Тем временем Марио подогнал машину к входу в дом. Он вошел, а чуть позже вышел, неся картонную коробку и несколько мешков, которые потом положил на заднее сиденье. За ним, с платком на голове, чтобы сберечь свою церковную прическу, шла Глэдис, промокая другим платком глаза. Она забралась в автомобиль рядом со своими вещами, и машина, которую круглые сутки полировал Марио, ослепительно блеснув хромом, унеслась прочь по подъездной дорожке, миновала сторожа у ворот и исчезла в большом мире.
– Папи, – закричала я, развернувшись к нему. – Не отсылайте Глэдис, пожалуйста!
Мой отец притянул меня к себе и посадил на колени.

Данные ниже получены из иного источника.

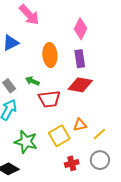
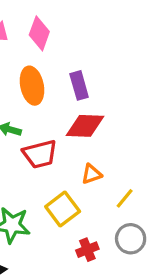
pink diamond: (80, 29) -> (39, 33), moved
orange triangle: (80, 125) -> (92, 174), moved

Его глаза были тусклыми, словно их наспех покрасили коричневой краской.
– Мы не можем ей доверять… – начал было он, но потом, видимо, передумал объяснять это таким образом. – Видишь ли, Глэдис сама попросила расчет… Она запросто найдет новое место. Возможно, даже попадет в Нью-Йорк.
Но его угрюмый вид говорил об обратном. Он смотрел мимо меня в окно. Отдаленный рокот мотора превратился в приглушенный гул.
Взгляд отца упал на маленькую копилку. Он улыбнулся и достал из кармана несколько центов.
– Попробуй, – сказал он.
Я была не в настроении играть. Но отец, казалось, тоже расстроился, а я могла подбодрить его. Взяв с его ладони цент, я поместила его в щель и до отказа потянула рычажок. Монета со звоном упала в копилку. Рычажок заел и не возвращался в свое гнездо. Фигурка поднялась, ее руки повернулись на шарнирах. А потом она остановилась, застряв между небом и землей.
Барабан
Это был барабан, который мамита привезла из поездки в Нью-Йорк, – великолепный барабан с белыми верхом и низом и ярко-красными боками, крест-накрест пересекаемыми золотой проволокой, закрепленной золотыми болтиками. У него был широкий синий ремень с подушечкой, чтобы вешать его на шею плоской мембраной кверху, потому что это был маршевый барабан. Мамита накинула мне на шею ремешок, вручила барабан и повернула его мембраной вверх.
– Ах, – вздохнула я, потому что в выемке в его центре хранились две барабанные палочки.
Она достала палочки, постучала по мембране рукой и протянула их мне. Хотя первый удар по барабану сделала ее рука, бабушка не лишила меня удовольствия отбить по нему палочками первую задорную дробь.
Барра-бам, барра-бам, барра-барра-барра, БАМ!
– Ах, – закатила глаза бабушка, – новый Бетховен!
– Что надо сказать бабуле? – с гордостью спросила мами.
– Барра-барра-барра-барра-барра! БУМ! БУМ! БУМ! БУМ!
– Йойо! – воскликнула моя мать, и я резко перестала барабанить, поэтому ее окрик прозвучал слишком громко во внезапно затихшей комнате: – ХВАТИТ!
– Лаура! – сказала бабушка, сердито взглянув на дочь. – Зачем ты кричишь на ребенка?
– Мамита, – вежливо сказала я, – спасибо.
– Спасибо на хлеб не намажешь, – отрезала моя мать.
– Большое спасибо, – подмаслила я, а потом выдала апокалиптическую, апоплексическую, благовестную дробь, заставившую мамиту запрокинуть голову и рассмеяться своим громким девичьим смехом.
Моя мать заткнула пальцами уши, подобно Гансу, заткнувшему течь в дамбе[113]; из ее уст готовился хлынуть бурный поток упреков, но я сдерживала его своей барабанной дробью, хотя потом она все равно вырвала у меня из рук палочки и сказала, что оставит их у себя, пока я не стану достаточно сознательной, чтобы играть на барабане как взрослая. Я забыла все свои обещания исправить характер – которые давала до того, как мне подарили барабан, – и разрыдалась. Я хотела получить палочки обратно. Я хотела получить палочки обратно. Вмешалась мамита, и палочки были возвращены в выемку барабана, а из меня было выдавлено очередное обещание, что я не буду играть на барабане в доме, а всегда буду выходить во двор.
Бабушка притянула меня к себе. Когда-то она, по словам мами, была самой красивой женщиной в стране. Мы называли ее мамитой, «маленькой матерью», потому что она была ниже мами и у нее были нежное девичье лицо, большие выразительные карие глаза и собранные в пучок седые волосы, иногда косичкой падавшие ей на спину. Она выглядела как девушка, поседевшая от страшного испуга.
– Это барабан из волшебного магазина, – сказала она мне в утешение.
– Правда? – невзначай проговорила моя мать, которой хотелось снова присоединиться к разговору. – Где ты его взяла?